* WORK TASK
Copy out exactly the stretch below, from the line with "The horizontal FOV is 79.6°." through the line with "Objects are listed", both included; the pictures stay out.

* INPUT DATA

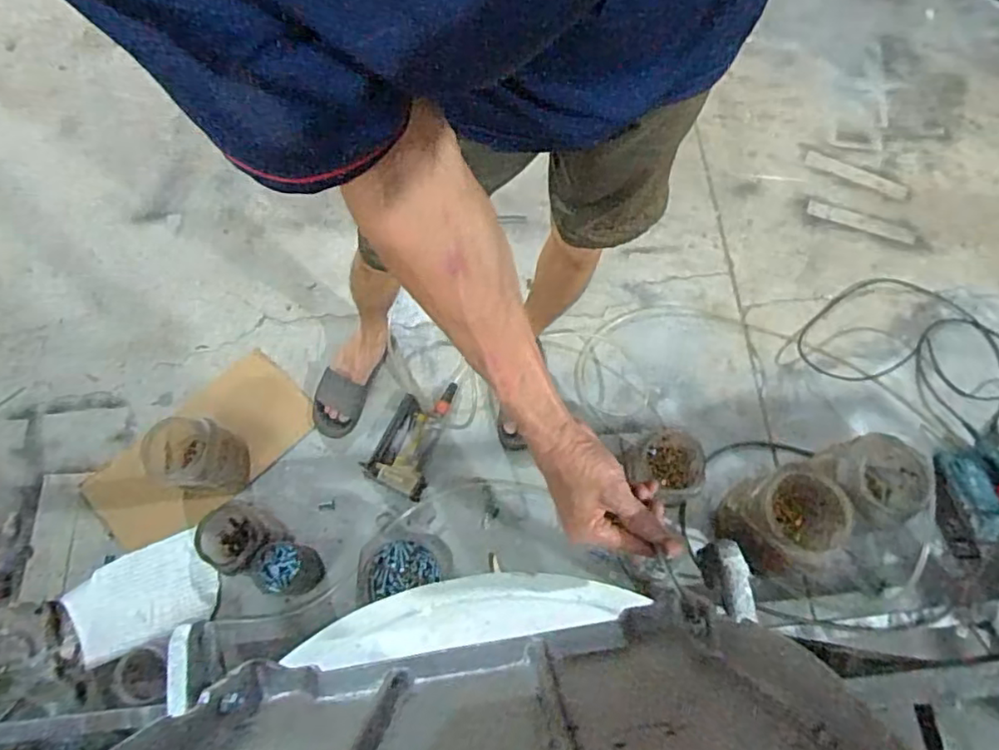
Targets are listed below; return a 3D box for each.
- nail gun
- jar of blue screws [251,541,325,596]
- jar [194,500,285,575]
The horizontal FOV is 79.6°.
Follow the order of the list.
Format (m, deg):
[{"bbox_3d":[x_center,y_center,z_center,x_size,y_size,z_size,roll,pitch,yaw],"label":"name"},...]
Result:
[{"bbox_3d":[-0.171,0.120,1.256,0.136,0.043,0.256,26,72,10],"label":"nail gun"},{"bbox_3d":[-0.393,0.364,1.118,0.095,0.091,0.089,0,70,1],"label":"jar of blue screws"},{"bbox_3d":[-0.493,0.308,1.132,0.138,0.149,0.124,31,73,11],"label":"jar"}]

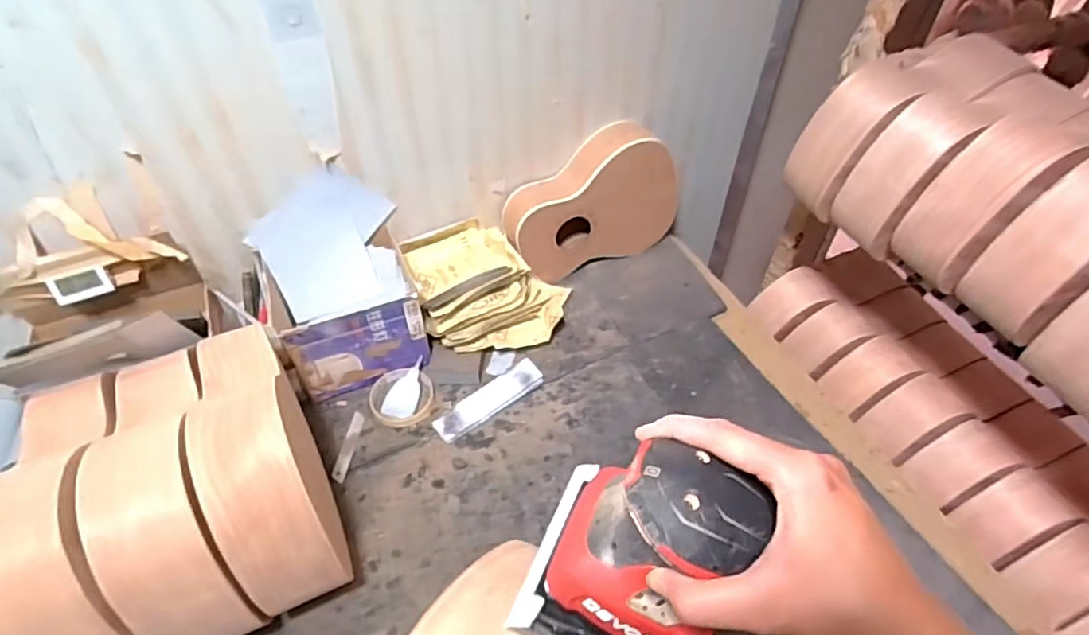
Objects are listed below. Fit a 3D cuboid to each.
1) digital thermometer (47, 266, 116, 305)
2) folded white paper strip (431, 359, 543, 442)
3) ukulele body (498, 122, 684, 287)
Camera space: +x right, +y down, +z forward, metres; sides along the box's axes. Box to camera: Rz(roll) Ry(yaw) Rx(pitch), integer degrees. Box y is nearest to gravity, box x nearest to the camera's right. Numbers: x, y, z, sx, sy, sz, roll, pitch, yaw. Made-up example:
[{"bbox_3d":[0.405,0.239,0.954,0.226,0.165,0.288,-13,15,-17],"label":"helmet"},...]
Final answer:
[{"bbox_3d":[-0.521,-0.035,0.687,0.057,0.033,0.011,-21,51,-17],"label":"digital thermometer"},{"bbox_3d":[-0.073,0.109,0.815,0.157,0.007,0.043,-30,55,-24],"label":"folded white paper strip"},{"bbox_3d":[0.072,-0.171,0.940,0.267,0.205,0.088,-17,50,-14],"label":"ukulele body"}]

* SOLUTION TO THIS EXERCISE
The horizontal FOV is 79.6°.
Follow the order of the list.
Format (m, deg):
[{"bbox_3d":[x_center,y_center,z_center,x_size,y_size,z_size,roll,pitch,yaw],"label":"name"},...]
Result:
[{"bbox_3d":[-0.171,0.120,1.256,0.136,0.043,0.256,26,72,10],"label":"nail gun"},{"bbox_3d":[-0.393,0.364,1.118,0.095,0.091,0.089,0,70,1],"label":"jar of blue screws"},{"bbox_3d":[-0.493,0.308,1.132,0.138,0.149,0.124,31,73,11],"label":"jar"}]

Objects are listed below. Fit a 3D cuboid to each.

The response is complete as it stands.